• _DOCUMENT SEGMENT_:
========================================
Basic concepts

Installation and basic concepts #

Installing Tamarin #

We recommend installing Tamarin using a package manager to ensure that the correct dependencies are installed together with the tool. Tamarin is currently packaged for Homebrew, Arch Linux, Nixpkgs, and NixOS.

On MacOS and Linux, you can install Tamarin using Homebrew as follows:

brew install tamarin-prover/tap/tamarin-prover

On Arch Linux you can install Tamarin using Pacman with the following command:

pacman -S tamarin-prover

You can install Tamarin from Nixpkgs using the Nix package manager with the following command:

nix-env -i tamarin-prover
If you are running NixOS you can install Tamarin by adding tamarin-prover to your environment.systemPackages.

Tamarin basic concepts #

Tamarin models can be specified either using multiset rewrite rules, or using a process calculus based on a variant of the applied pi-calculus. The global protocol state is given by a multiset of facts that is expanded and updated as the protocol progresses. Here, a fact is essentially a statement about a set of terms. For example, Alice has registered the public key pk with the server, or The attacker has learned the private key sk. Protocol properties are expressed as properties of the set of possible executions of the protocol, and are specified using a fragment of temporal logic. (This means that we can express properties of terms at different points in time.)
========================================
• _DATA SECTION_:
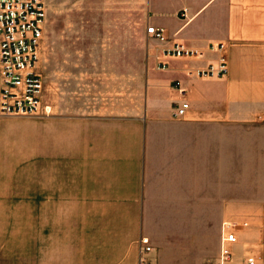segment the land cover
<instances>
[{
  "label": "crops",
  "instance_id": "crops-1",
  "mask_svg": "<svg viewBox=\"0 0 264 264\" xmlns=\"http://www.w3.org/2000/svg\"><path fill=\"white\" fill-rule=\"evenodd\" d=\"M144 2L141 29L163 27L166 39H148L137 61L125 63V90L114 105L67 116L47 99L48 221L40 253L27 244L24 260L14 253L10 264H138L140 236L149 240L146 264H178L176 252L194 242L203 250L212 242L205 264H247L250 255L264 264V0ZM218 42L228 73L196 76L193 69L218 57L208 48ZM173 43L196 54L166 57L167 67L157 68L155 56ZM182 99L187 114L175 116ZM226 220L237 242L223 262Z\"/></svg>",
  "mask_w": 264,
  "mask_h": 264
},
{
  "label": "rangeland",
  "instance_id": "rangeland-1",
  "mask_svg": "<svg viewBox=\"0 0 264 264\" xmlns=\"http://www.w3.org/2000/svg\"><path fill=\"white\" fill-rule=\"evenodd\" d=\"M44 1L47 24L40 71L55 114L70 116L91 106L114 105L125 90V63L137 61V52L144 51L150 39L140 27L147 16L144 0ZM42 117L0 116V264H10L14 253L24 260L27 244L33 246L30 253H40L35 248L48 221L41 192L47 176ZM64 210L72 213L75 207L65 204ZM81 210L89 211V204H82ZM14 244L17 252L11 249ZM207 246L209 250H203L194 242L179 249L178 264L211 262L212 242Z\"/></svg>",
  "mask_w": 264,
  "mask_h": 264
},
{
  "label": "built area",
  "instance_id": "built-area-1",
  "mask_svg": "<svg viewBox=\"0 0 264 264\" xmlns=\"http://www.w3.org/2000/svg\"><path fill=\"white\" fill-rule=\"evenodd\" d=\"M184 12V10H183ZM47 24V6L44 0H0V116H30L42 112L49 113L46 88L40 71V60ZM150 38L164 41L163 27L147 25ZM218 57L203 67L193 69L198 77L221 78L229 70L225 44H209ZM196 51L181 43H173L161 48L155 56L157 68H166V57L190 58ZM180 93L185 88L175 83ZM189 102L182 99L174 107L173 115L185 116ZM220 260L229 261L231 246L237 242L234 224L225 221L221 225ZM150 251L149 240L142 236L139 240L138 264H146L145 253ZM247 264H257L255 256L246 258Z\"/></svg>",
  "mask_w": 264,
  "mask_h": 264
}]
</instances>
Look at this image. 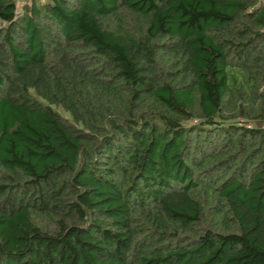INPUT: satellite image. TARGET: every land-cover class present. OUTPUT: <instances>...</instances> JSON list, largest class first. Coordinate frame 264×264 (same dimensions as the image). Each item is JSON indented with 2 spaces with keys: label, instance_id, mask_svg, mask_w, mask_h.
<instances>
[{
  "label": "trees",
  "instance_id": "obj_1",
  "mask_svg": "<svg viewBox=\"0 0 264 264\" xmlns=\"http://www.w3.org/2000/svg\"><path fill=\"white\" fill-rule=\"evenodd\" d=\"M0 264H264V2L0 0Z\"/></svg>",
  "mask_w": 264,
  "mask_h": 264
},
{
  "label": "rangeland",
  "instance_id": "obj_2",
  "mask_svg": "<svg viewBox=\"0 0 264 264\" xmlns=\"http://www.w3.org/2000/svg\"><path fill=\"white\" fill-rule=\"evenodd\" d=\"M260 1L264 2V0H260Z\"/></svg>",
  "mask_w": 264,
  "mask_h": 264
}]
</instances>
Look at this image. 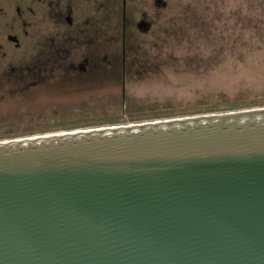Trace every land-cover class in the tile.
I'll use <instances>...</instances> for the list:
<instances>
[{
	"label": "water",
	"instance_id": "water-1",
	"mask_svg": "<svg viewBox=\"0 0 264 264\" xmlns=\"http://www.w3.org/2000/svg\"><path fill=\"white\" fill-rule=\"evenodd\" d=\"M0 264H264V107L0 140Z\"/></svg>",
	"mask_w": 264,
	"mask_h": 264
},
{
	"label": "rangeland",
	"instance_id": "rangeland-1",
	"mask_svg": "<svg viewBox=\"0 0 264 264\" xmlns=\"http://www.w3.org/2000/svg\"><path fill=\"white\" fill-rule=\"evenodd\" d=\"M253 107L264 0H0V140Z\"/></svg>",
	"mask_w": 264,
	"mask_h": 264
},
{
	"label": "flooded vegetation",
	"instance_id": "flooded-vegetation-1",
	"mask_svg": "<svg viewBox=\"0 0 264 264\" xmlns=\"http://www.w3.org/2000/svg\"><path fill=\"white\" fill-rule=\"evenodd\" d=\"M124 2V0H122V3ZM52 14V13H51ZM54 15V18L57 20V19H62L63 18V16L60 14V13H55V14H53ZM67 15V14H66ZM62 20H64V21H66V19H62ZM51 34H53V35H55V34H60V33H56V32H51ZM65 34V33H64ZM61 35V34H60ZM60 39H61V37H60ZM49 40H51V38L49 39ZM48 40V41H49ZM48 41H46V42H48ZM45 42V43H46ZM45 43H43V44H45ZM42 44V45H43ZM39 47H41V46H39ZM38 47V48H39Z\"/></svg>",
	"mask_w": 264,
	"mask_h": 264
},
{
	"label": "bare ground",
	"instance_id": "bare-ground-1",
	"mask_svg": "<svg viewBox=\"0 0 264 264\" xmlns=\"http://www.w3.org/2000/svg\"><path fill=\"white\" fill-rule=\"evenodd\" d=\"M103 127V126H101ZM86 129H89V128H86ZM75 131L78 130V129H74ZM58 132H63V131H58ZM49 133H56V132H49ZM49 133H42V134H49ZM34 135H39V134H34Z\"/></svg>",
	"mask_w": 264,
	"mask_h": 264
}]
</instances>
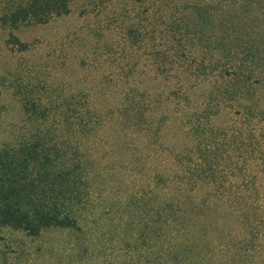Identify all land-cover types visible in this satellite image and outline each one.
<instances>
========================================
• _TASK LIST_:
• a. Answer these from the Tamarin installation text:
(i) What command installs Tamarin on Arch Linux?
(ii) Which four systems is Tamarin currently packaged for?
(iii) What gives the global protocol state?
• b. Put this sentence from the Tamarin installation text into Spanish: "Protocol properties are expressed as properties of the set of possible executions of the protocol, and are specified using a fragment of temporal logic."
• c. Write the next part of the Tamarin installation text, picking up after its last sentence.

• _OUTPUTS IN ORDER_:
• a.
(i) pacman -S tamarin-prover
(ii) Homebrew, Arch Linux, Nixpkgs, and NixOS.
(iii) A multiset of facts that is expanded and updated as the protocol progresses.

• b. Las propiedades del protocolo se expresan como propiedades del conjunto de posibles ejecuciones del protocolo y se especifican mediante un fragmento de lógica temporal.

• c.
Variables and sorts #

Variables in Tamarin range over five different sorts (or types). There is a top sort for messages that can be sent over the network, with subsorts for public values, fresh (or private) values, and natural numbers. There is also a sort for temporal values (essentially, points in time). To make the sort clear from context, each sort is prefixed by a single character.

  • ~x denotes a fresh value. Fresh values are random values like secret keys and nonces and are not known to the attacker.
  • $x denotes a public value. Public values are publicly known. In particular, they are known to the attacker. Constant public values are written as strings (without the $). For example, the constant 0x30 is written '0x30', and a constant generator g of a cyclic group is written 'g'. (For example, the public key corresponding to the private key ~x in a Diffie-Hellman based protocol is written 'g'^~x.)
  • %n denotes a natural number. Natural numbers start at %1 in Tamarin and require the natural-numbers builtin to use. They are used to represent (small) numbers like counters, and are assumed to be known to the attacker.
  • #i denotes a temporal value. Temporal values are not used to describe the protocol directly, but are used to express protocol properties like “If the attacker knows Alice’s key at time #j, then Alice’s key must have been leaked at some time #i before #j.”

Terms may be composed using functions. These are either user defined, or defined by importing a predefined theory (known as a builtin).

Use descriptive variable and function names #

Avoid using one-letter names for user-defined variables and functions. If you are modeling an existing protocol, reuse names from the specification and include clear references to the section of the specification where they are defined.

Functions and equations #

User-defined functions are declared using the functions keyword. New functions can be defined in two different ways. It is possible to define new functions by simply specifying the function name and arity (how many arguments it takes) as follows:

functions:
  encrypt/2,
  decrypt/2,
  ...

New functions can also be defined by specifying the full signature of the function, using user-defined type names, as follows:

functions:
  encrypt(SecretKey, Bytes): Bytes,
  decrypt(SecretKey, Bytes): Bytes,
  ...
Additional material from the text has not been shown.